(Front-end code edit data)
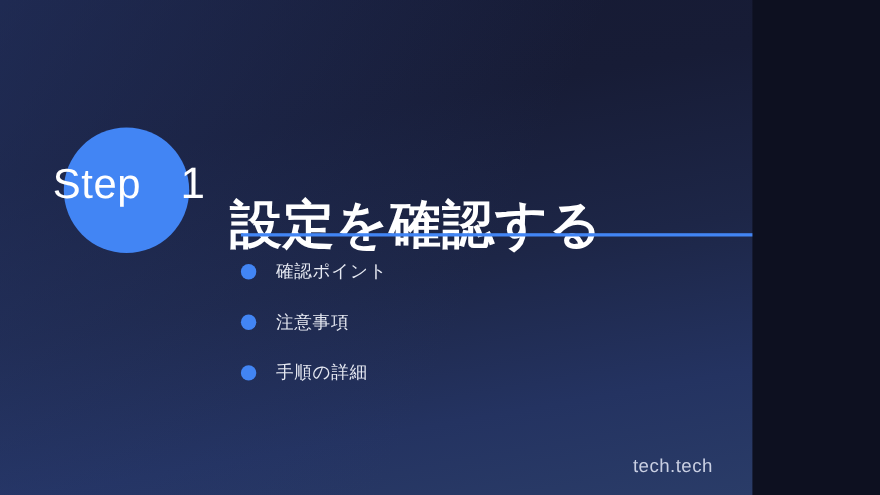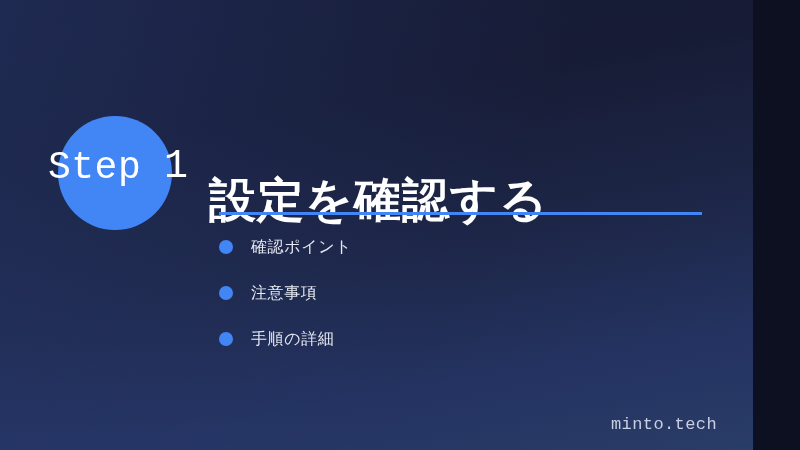"Step" #slide { font-family: Liberation Mono, monospace -> none; width: 753px -> 684px }
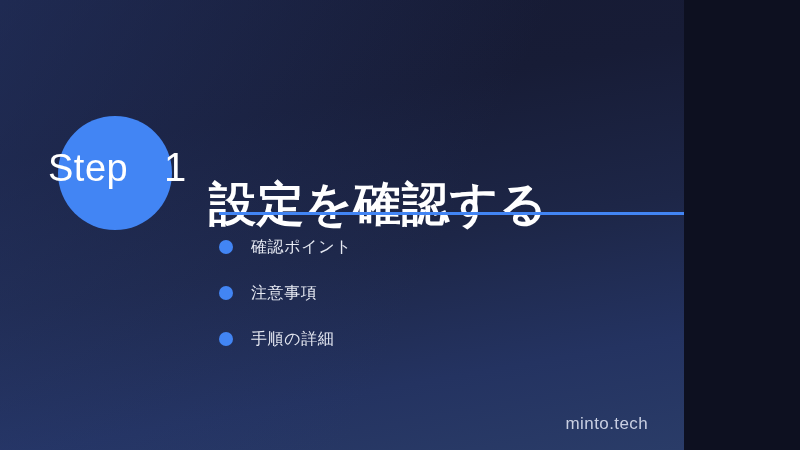"minto.tech" div { text: minto.tech -> tech.tech }
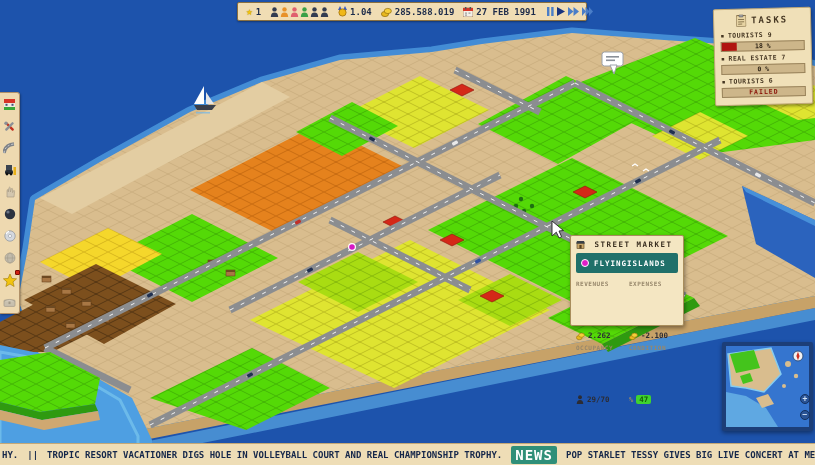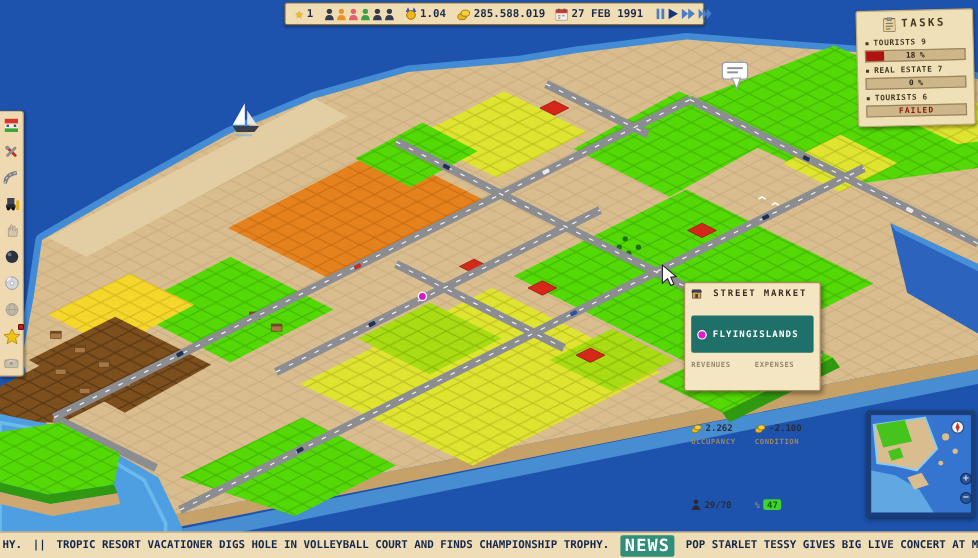"STREET MARKET" .bp-head { margin-bottom: 14px -> 4px }
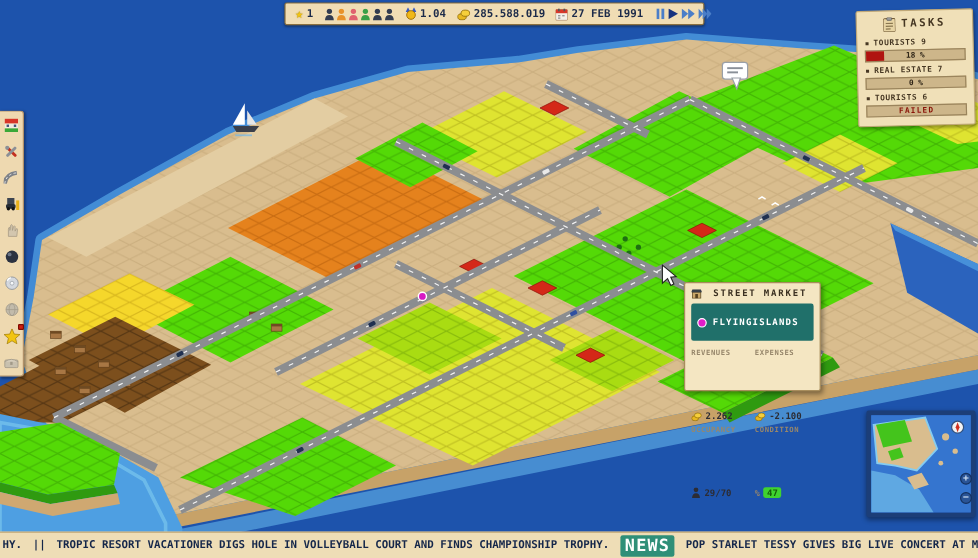"FLYINGISLANDS" .bp-banner { height: 31px -> 20px }
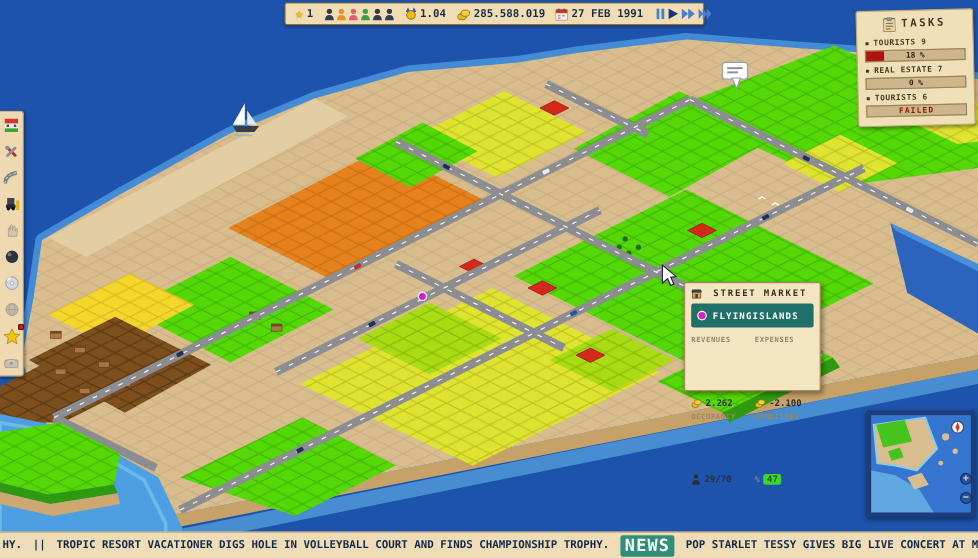"TROPIC RESORT VACATIONER DIGS HOLE" span { text: FINDS -> REAL }
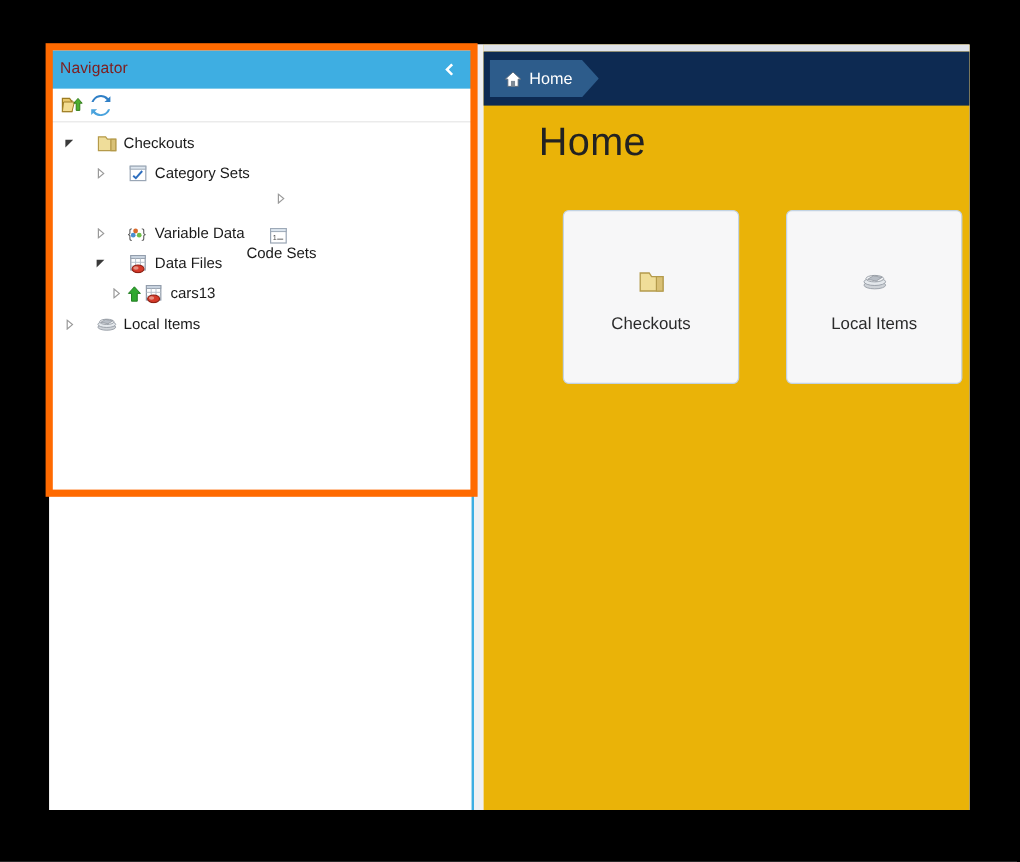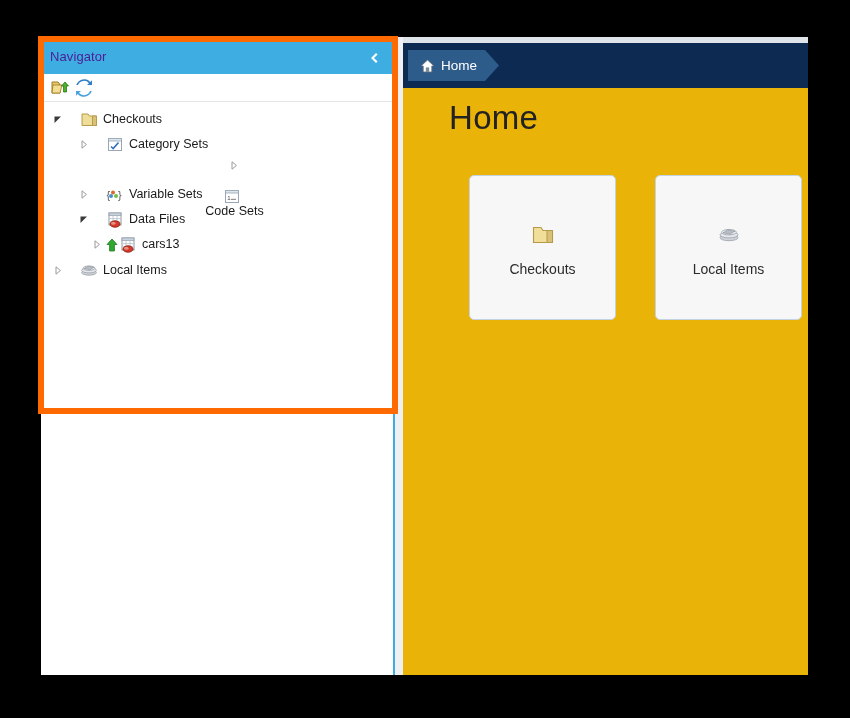"Navigator" #navigator-title { color: #4c1d95 -> #7f1d1d }
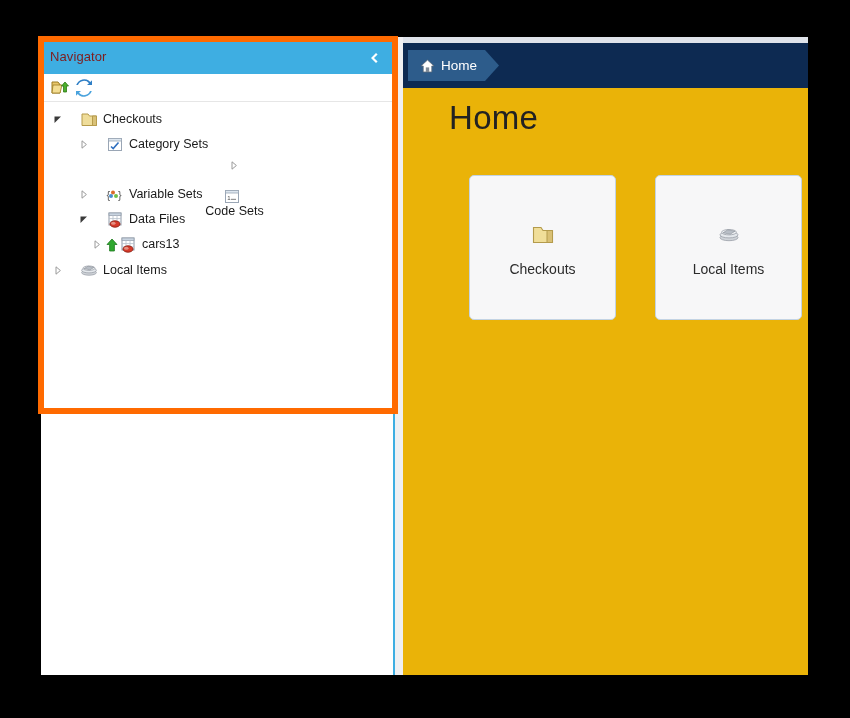"Variable Sets" span.node-label { text: Sets -> Data }
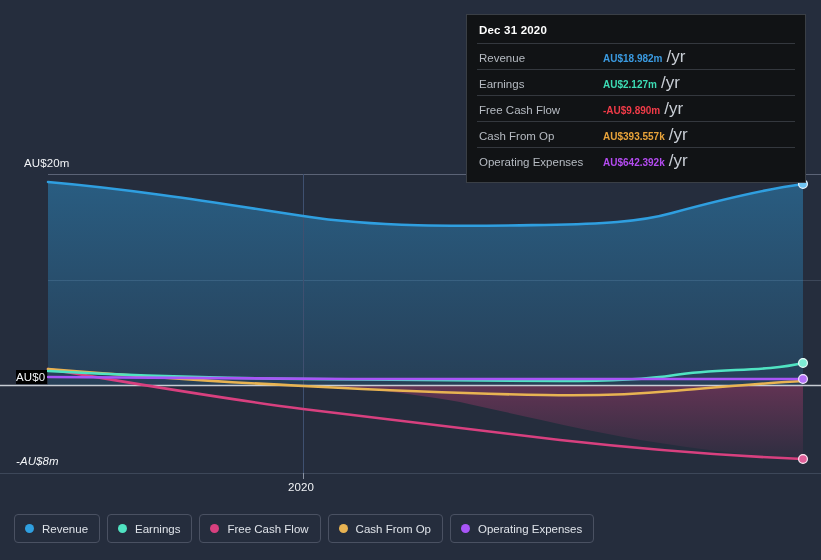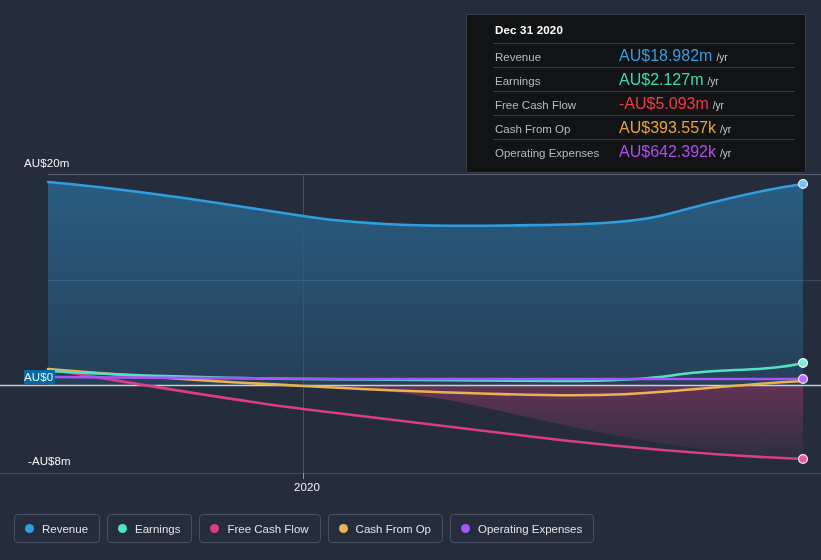"Dec 31 2020" #tooltip { padding: 8px 10px 9px 26px -> 8px 10px 9px 10px }
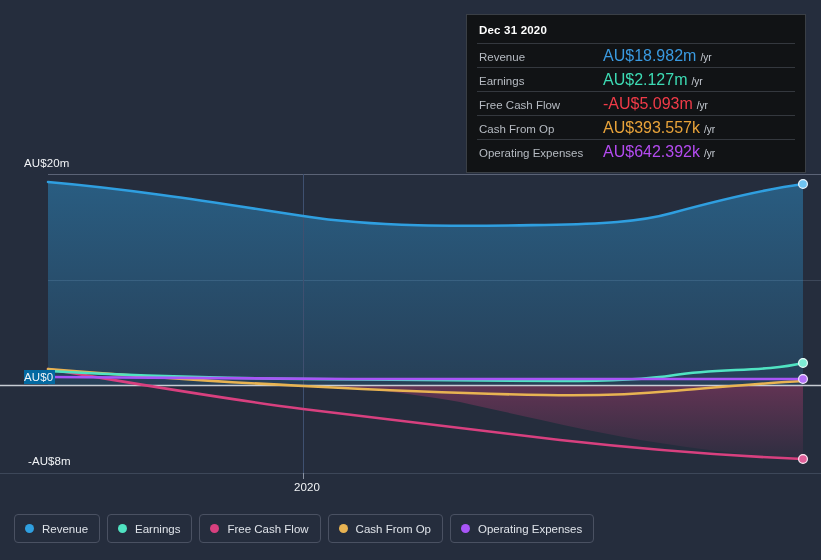"AU$18.982m" .tt-val { font-size: 16px -> 10px; font-weight: normal -> bold }
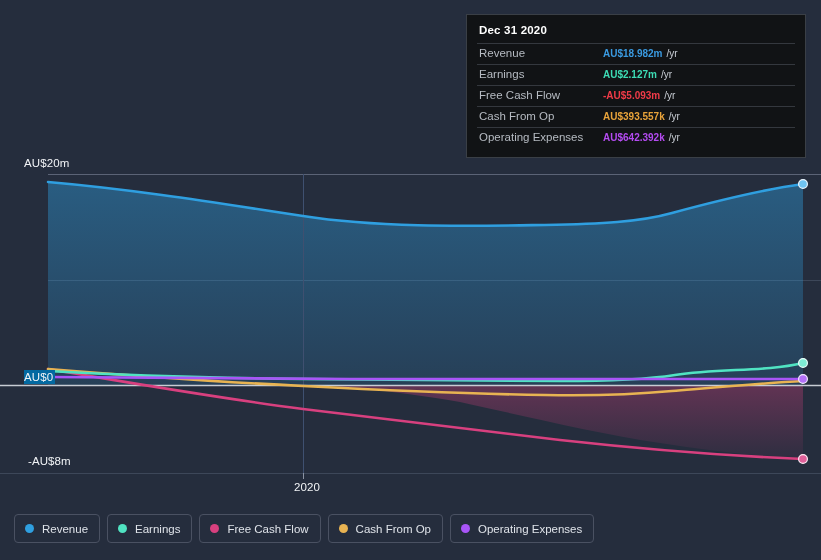"/yr" .tt-unit { font-size: 10px -> 17px }
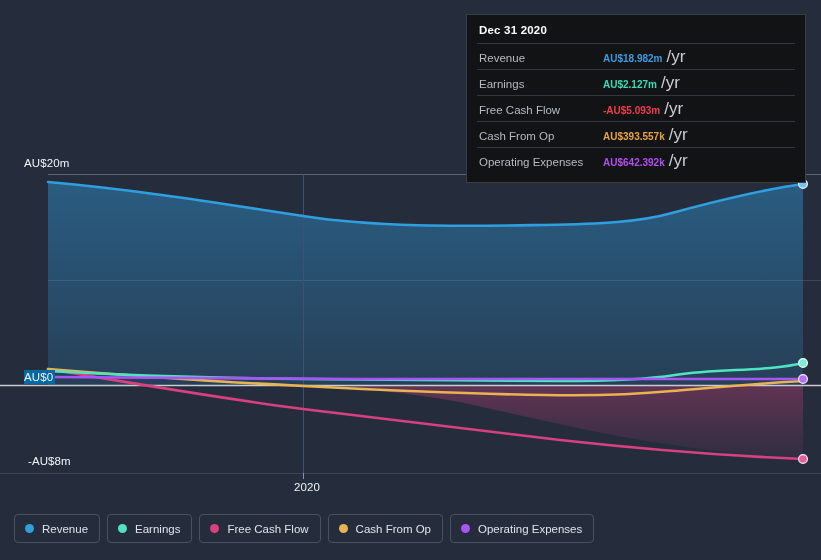"-AU$5.093m" span.tt-val { text: -AU$5.093m -> -AU$9.890m }
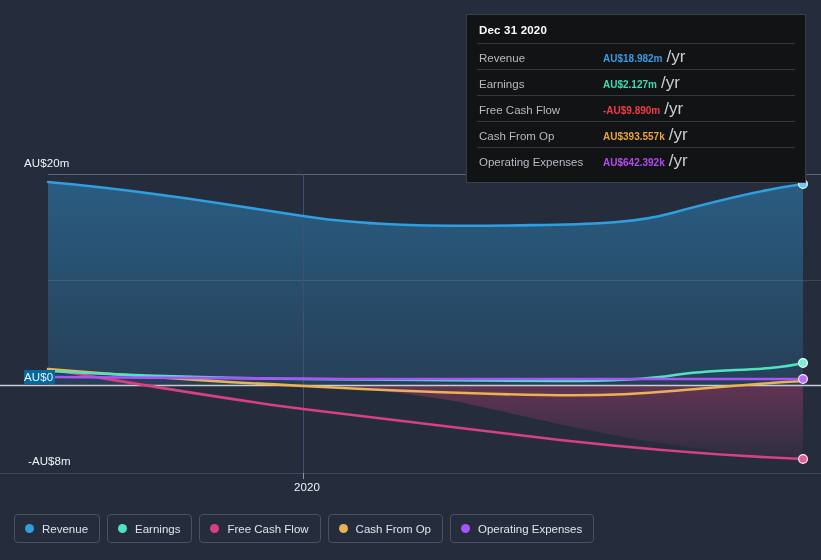"AU$0" #ylab-zero { background: #0369a1 -> #000000; left: 24px -> 16px }
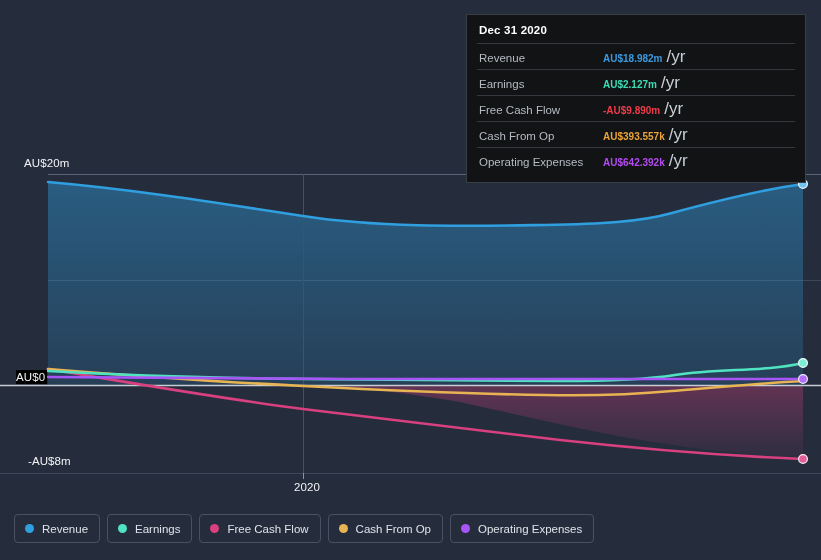"-AU$8m" #ylab-bot { font-style: none -> italic; left: 28px -> 16px }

Required action.
Every line from the first line of the entries above through the line with "height: 31px ->" must be repeated exactly, and pictures must not be.

Output.
"Step" #slide { font-family: Liberation Mono, monospace -> none; width: 753px -> 684px }
"minto.tech" div { text: minto.tech -> tech.tech }
"STREET MARKET" .bp-head { margin-bottom: 14px -> 4px }
"FLYINGISLANDS" .bp-banner { height: 31px -> 20px }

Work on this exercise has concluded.